BEGIN Text shown
4. We have carefully considered the written submissions and the grounds of appeal and perused the records. The issue in this case relates to demand of an amount equivalent to 10% of the transaction value of the goods cleared to SEZ developers during the period from January to December, 2008. There is no dispute on the fact that the appellants cleared the goods to DTA on payment of excise duty and also cleared to SEZ developers/Co-developers without payment of duty. The adjudicating authority held that though the appellants not availed any Cenvat credit on the main inputs ie., panels and glasses used in the manufacture of goods cleared to SEZ developers, they availed contain common inputs which are used in the final products cleared to both DTA and SEZ developers. The adjudicating authority held that since the appellants had not maintained separate accounts of inputs as per Rule 6(2), they are liable to pay 10% of the value of the goods cleared to SEZ developers as there is no exclusion provided under Rule 6(6) for clearance to SEZ developers. Rule 6 (6) of CCR as it stood prior to December 2008 is reproduced as under:-

Rule 6 (6) The provisions of sub-rules (1), (2), (3) and (4) shall not be applicable in case the excisable goods removed without payment of duty are either-
(i) cleared to a unit in a special economic zone .
END Text shown
> [Task set]:
[1] Reproduce everything in the excise appeal text from "Rule 6 (6) The" down to "economic zone .".
[2] Answer these from the excise appeal text:
(a) What period does the demand in the case cover?
(b) On which main inputs did the appellants not avail Cenvat credit?
(c) Under clause (i) of Rule 6 (6), to what are the excisable goods cleared?
[3] Carry on the excise appeal text from its last line.
BEGIN Information given
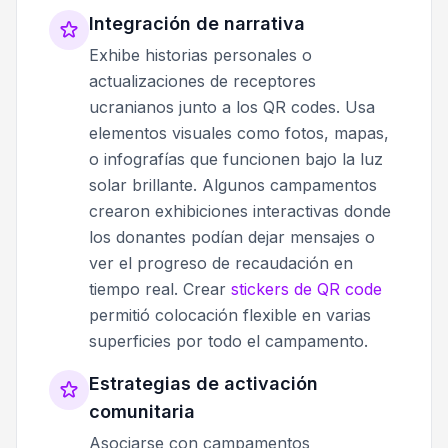
Integración de narrativa
Exhibe historias personales o
actualizaciones de receptores
ucranianos junto a los QR codes. Usa
elementos visuales como fotos, mapas,
o infografías que funcionen bajo la luz
solar brillante. Algunos campamentos
crearon exhibiciones interactivas donde
los donantes podían dejar mensajes o
ver el progreso de recaudación en
tiempo real. Crear
stickers de QR code
permitió colocación flexible en varias
superficies por todo el campamento.
Estrategias de activación
comunitaria
Asociarse con campamentos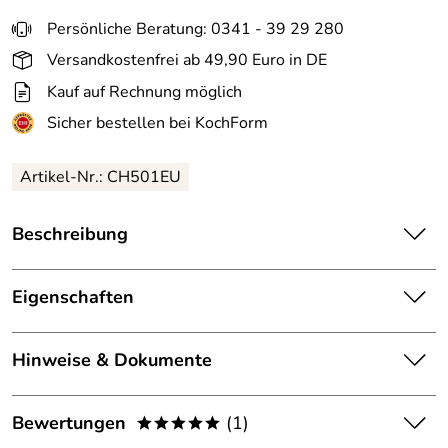
Persönliche Beratung: 0341 - 39 29 280
Versandkostenfrei ab 49,90 Euro in DE
Kauf auf Rechnung möglich
Sicher bestellen bei KochForm
Artikel-Nr.: CH501EU
Beschreibung
GRAEF Zerkleinerer in weiß. Schneller und effizienter
Zerkleinerer mit vierflügeligem Edelstahlmesser. Inklusive
Eigenschaften
1 Liter-Behälter aus Glas.
Material:
Edelstahl, Kunststoff, Glas
Der GRAEF Zerkleinerer verfügt über einen kraftvollen
Hinweise & Dokumente
500 Watt-Motor, ist mit nur einer Hand zu bedienen und
Fassungsvermö
1 l
eignet sich zum Hacken, Schneiden und Mixen von
gen:
Dokumente zum Download:
Lebensmitteln. Er ist besonders für die Zubereitung von
Bewertungen
(1)
*****
Babynahrung geeignet.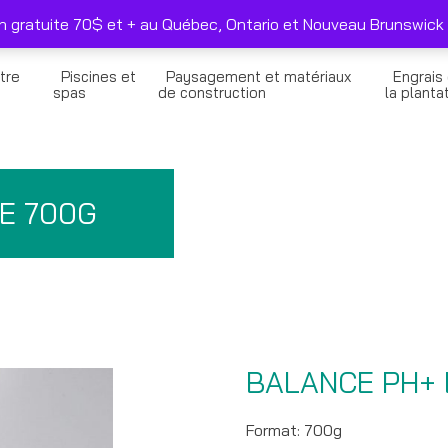
duits sélectionnés seulement
Nous joindre
on gratuite 70$ et + au Québec, Ontario et Nouveau Brunswick 
tre
Piscines et
Paysagement et matériaux
Engrais
n
spas
de construction
la planta
E 700G
BALANCE PH+ 
Format: 700g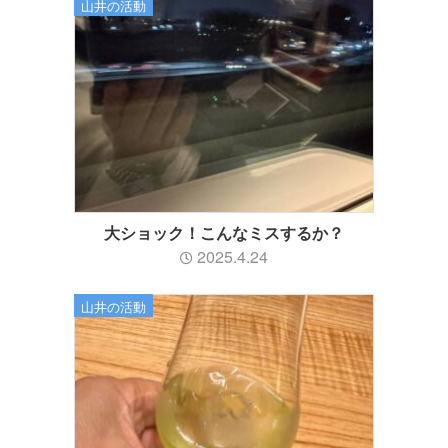
山井の活動
大ショック！こんなミスするか？
2025.4.24
山井の活動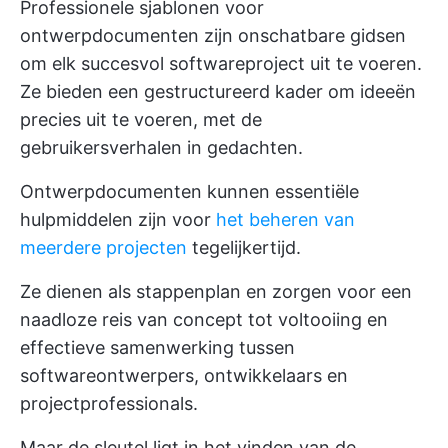
Professionele sjablonen voor
ontwerpdocumenten zijn onschatbare gidsen
om elk succesvol softwareproject uit te voeren.
Ze bieden een gestructureerd kader om ideeën
precies uit te voeren, met de
gebruikersverhalen in gedachten.
Ontwerpdocumenten kunnen essentiële
hulpmiddelen zijn voor
het beheren van
meerdere projecten
tegelijkertijd.
Ze dienen als stappenplan en zorgen voor een
naadloze reis van concept tot voltooiing en
effectieve samenwerking tussen
softwareontwerpers, ontwikkelaars en
projectprofessionals.
Maar de sleutel ligt in het vinden van de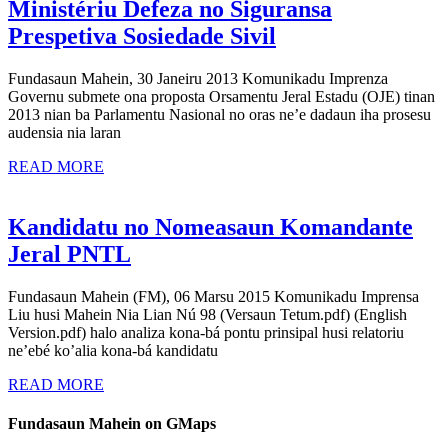
Externa
Ministériu Defeza no Siguransa
Analiza
Prespetiva Sosiedade Sivil
Orsamentu
Fundasaun Mahein, 30 Janeiru 2013 Komunikadu Imprenza
Jeral
Governu submete ona proposta Orsamentu Jeral Estadu (OJE) tinan
Estadu
2013 nian ba Parlamentu Nasional no oras ne’e dadaun iha prosesu
audensia nia laran
2013
READ
ba
READ MORE
MORE
Ministériu
Defeza
Kandidatu no Nomeasaun Komandante
no
Kandidatu
Jeral PNTL
Siguransa
no
Fundasaun Mahein (FM), 06 Marsu 2015 Komunikadu Imprensa
Prespetiva
Nomeasaun
Liu husi Mahein Nia Lian Nú 98 (Versaun Tetum.pdf) (English
Sosiedade
Komandante
Version.pdf) halo analiza kona-bá pontu prinsipal husi relatoriu
ne’ebé ko’alia kona-bá kandidatu
Sivil
Jeral
READ
PNTL
READ MORE
MORE
Fundasaun Mahein on GMaps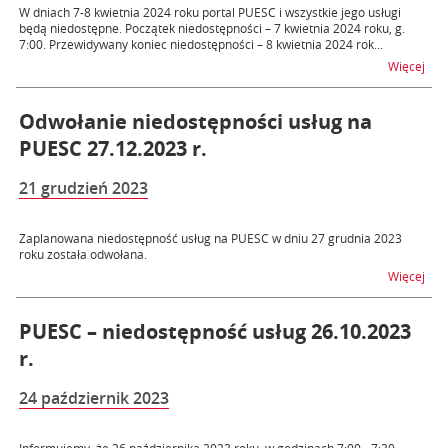
W dniach 7-8 kwietnia 2024 roku portal PUESC i wszystkie jego usługi
będą niedostępne. Początek niedostępności – 7 kwietnia 2024 roku, g.
7:00. Przewidywany koniec niedostępności – 8 kwietnia 2024 rok...
na t
Więcej
Odwołanie niedostępności usług na
PUESC 27.12.2023 r.
21 grudzień 2023
Zaplanowana niedostępność usług na PUESC w dniu 27 grudnia 2023
roku została odwołana.
na t
Więcej
PUESC – niedostępność usług 26.10.2023
r.
24 październik 2023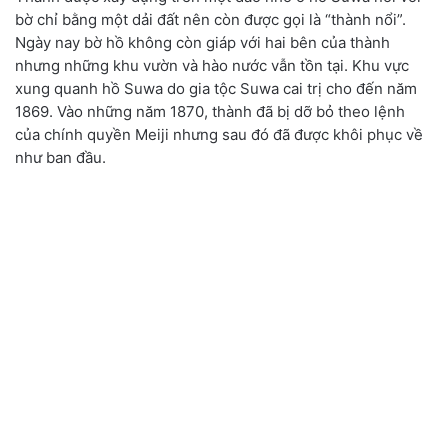
bờ chỉ bằng một dải đất nên còn được gọi là
“
thành nổi
”
.
Ngày nay bờ hồ không còn giáp với hai bên của thành
nhưng những khu vườn và hào nước vẫn tồn tại. Khu vực
xung quanh hồ Suwa do gia tộc Suwa cai trị cho đến năm
1869. Vào những năm 1870
,
thành đã bị dỡ bỏ theo lệnh
của chính quyền Meiji nhưng sau đó đã được khôi phục về
như ban đầu.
END Information given
> [Answers to this exercise]:
[1]
Rule 6 (6) The provisions of sub-rules (1), (2), (3) and (4) shall not be applicable in case the excisable goods removed without payment of duty are either-
(i) cleared to a unit in a special economic zone .

[2]
(a) January to December, 2008.
(b) Panels and glasses.
(c) A unit in a special economic zone.

[3]
.

.

(v) cleared for export under bond in terms of the provisions of the Central Excise Rules, 2002; or The Rule 6(6) was amended and the clause (i) was substituted vide Notification No. 50/2008-NT dated 31.12.08, which is reproduced as under:-

Rule 6(6) (i)
(i) cleared to a unit in a special economic zone or to a developer of a special economic zone for their authorized operations; or We find that the appellants while clearing the goods followed the procedure stipulated under Rule (30) of SEZ and Rule (19) of CER. All the clearances are treated as export duly accompanied by ARE-I as per ECR. The ARE-I is duly certified by the jurisdictional superintendent.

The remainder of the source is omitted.